- ИСХОДНЫЙ ТЕКСТ:
────

Присущего ему честолюбия, порою переходившего в тщеславие, Морозов не скрывал и с явным удовольствием принимал общественное признание. Так, один из героев романа Марка Алданова "Самоубийство" хочет создать биологический институт; его приятель говорит, что денег на эту затею можно попросить у Морозова. При этом в разговоре с Саввой Тимофеевичем он советует сослаться на известного деятеля науки - биолога И. И. Мечникова, якобы заинтересованного в этом деле. Свой совет он объясняет так: "Видишь ли, на него может подействовать большое общеизвестное имя. Уж он такой человек. На славу падок".
Вообще, на страницах этого романа Марк Александрович сумел запечатлеть глубинную суть личности Морозова. Писатель знал купца лично, был осведомлен о некоторых интимных сторонах его жизни. Несмотря на то, что "Самоубийство" - произведение художественное, в описании реальных лиц Марк Александрович точен по-документальному, вплоть до мельчайших деталей. Поэтому, думается, на его свидетельство можно опираться как на весьма достоверный источник информации. В одном лишь писатель отступил от фактической правды - он упорно, на протяжении всего романа, проводил мысль о мании самоубийства, которой, по его словам, был одержим Савва Морозов. Но, вероятно, иначе и быть не могло: судя по переписке с другими литераторами, Алданов хотел, чтобы его произведение было опубликовано в советской России. Поэтому не только был вынужден избегать разговора о настоящей причине смерти Морозова, но и старался как можно более рельефно "выпятить" официальную версию кончины купца. Художествейная правда в силу обстоятельств разошлась с правдой факта…
Савва Тимофеевич любил демонстрировать свои познания и свое умение быстро ориентироваться в разных житейских ситуациях. Он любил производить эффектное впечатление - как на отдельных собеседников, так и на большую аудиторию.
По свидетельству Максима Горького, Морозов "…после свидания с одним из большевиков сказал:
- Это корабль большого плавания. Жаль будет, если он размотается по тюрьмам и ссылкам.

────

- ПЕРЕЧЕНЬ ЗАДАНИЙ:
A – Перепечатайте фрагмент текста о Савве Морозове, начиная со слов «По свидетельству Максима» и заканчивая словами «тюрьмам и ссылкам.».
B – Назовите всех реальных людей, которые упомянуты по имени или фамилии в тексте о Савве Морозове.
C – Продолжите текст о Савве Морозове, начав сразу после его последнего предложения.
Для работы приложенный материал не потребуется.

────

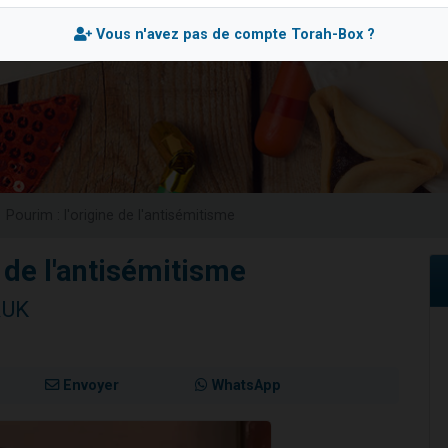
 viennent de demander une bénédiction
Vous n'avez pas de compte Torah-Box ?
nnes viennent de faire un don pour Sauvez la jambe de Yohan
49 places pour étudier en groupe sur Zoom
lles musiques dans Torah-Box Music
 viennent de demander une bénédiction
Pourim : l'origine de l'antisémitisme
e de l'antisémitisme
RUK
Envoyer
WhatsApp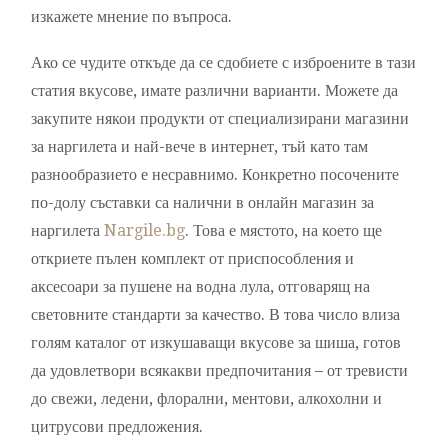
изкажете мнение по въпроса.
Ако се чудите откъде да се сдобиете с изброените в тази
статия вкусове, имате различни варианти. Можете да
закупите някои продукти от специализирани магазини
за наргилета и най-вече в интернет, тъй като там
разнообразието е несравнимо. Конкретно посочените
по-долу съставки са налични в онлайн магазин за
наргилета
Nargile.bg
. Това е мястото, на което ще
откриете пълен комплект от приспособления и
аксесоари за пушене на водна лула, отговарящ на
световните стандарти за качество. В това число влиза
голям каталог от изкушаващи вкусове за шиша, готов
да удовлетвори всякакви предпочитания – от тревисти
до свежи, ледени, флорални, ментови, алкохолни и
цитрусови предложения.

────

- ОТВЕТЫ ПО ЗАДАНИЯМ:
A –
По свидетельству Максима Горького, Морозов "…после свидания с одним из большевиков сказал:
- Это корабль большого плавания. Жаль будет, если он размотается по тюрьмам и ссылкам.

B – Савва Тимофеевич Морозов, Марк Александрович Алданов, И. И. Мечников, Максим Горький.

C –
Впоследствии, устроив этого человека у себя на фабрике, он познакомился с ним ближе и, шутливо хвастаясь проницательностью своей, добавил:
- Не ошибся я, - человек отличных способностей. Такого куда хочешь сунь, он везде будет на своем месте.
Человек, о котором он говорил, ныне является одним из крупнейших политических деятелей России".
По-видимому, речь в данном отрывке идет о Леониде Борисовиче Красине. Морозов действительно устроил Л. Б. Красина на своей фабрике, а в середине 1920-х годов, когда Горький писал этот текст, Красин занимал видные посты в советском правительстве. Он возглавлял народные комиссариаты торговли и промышленности РСФСР, путей сообщения РСФСР и внешней торговли РСФСР, а затем стал первым главой Народного комиссариата внешней торговли СССР.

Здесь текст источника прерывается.